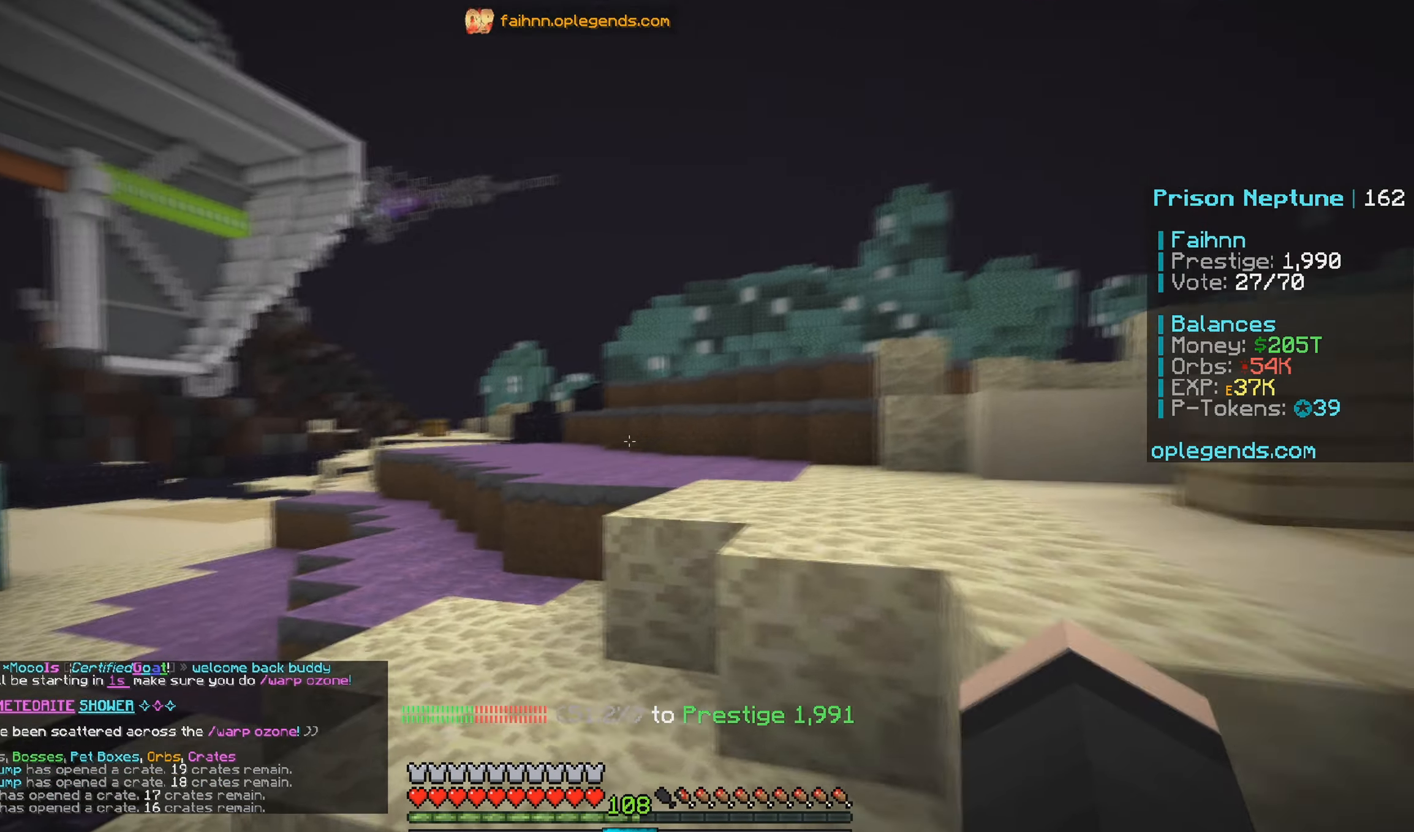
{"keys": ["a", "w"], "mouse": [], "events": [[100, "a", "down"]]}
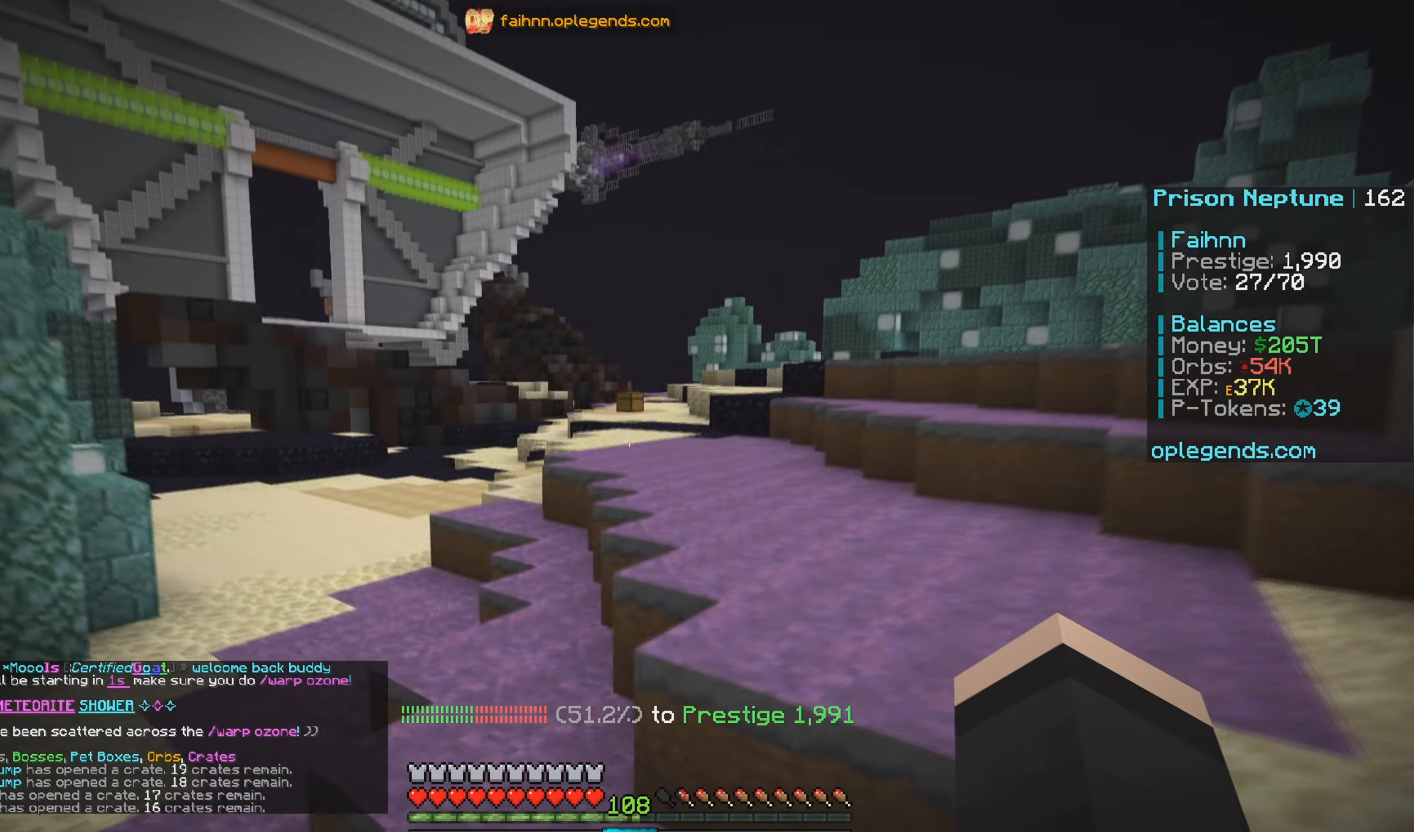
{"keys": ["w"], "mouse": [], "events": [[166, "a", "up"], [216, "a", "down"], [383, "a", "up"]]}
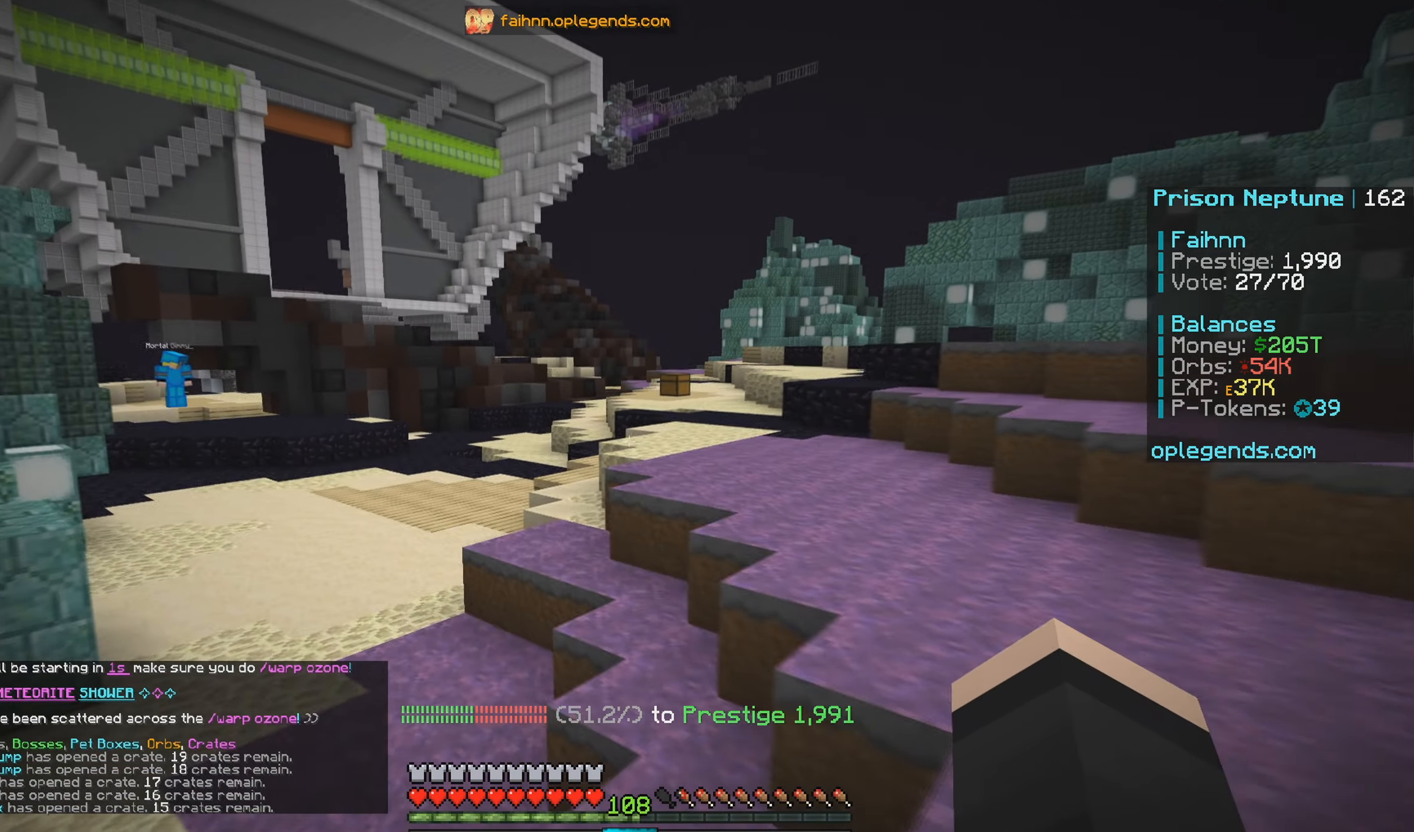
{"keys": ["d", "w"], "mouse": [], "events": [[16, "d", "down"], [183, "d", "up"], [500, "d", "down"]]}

Work order – Skipping any pictures, transcribe the full listing exactly.

Response below –
{"keys": ["a", "w"], "mouse": [], "events": [[100, "a", "down"]]}
{"keys": ["w"], "mouse": [], "events": [[166, "a", "up"], [216, "a", "down"], [383, "a", "up"]]}
{"keys": ["d", "w"], "mouse": [], "events": [[16, "d", "down"], [183, "d", "up"], [500, "d", "down"]]}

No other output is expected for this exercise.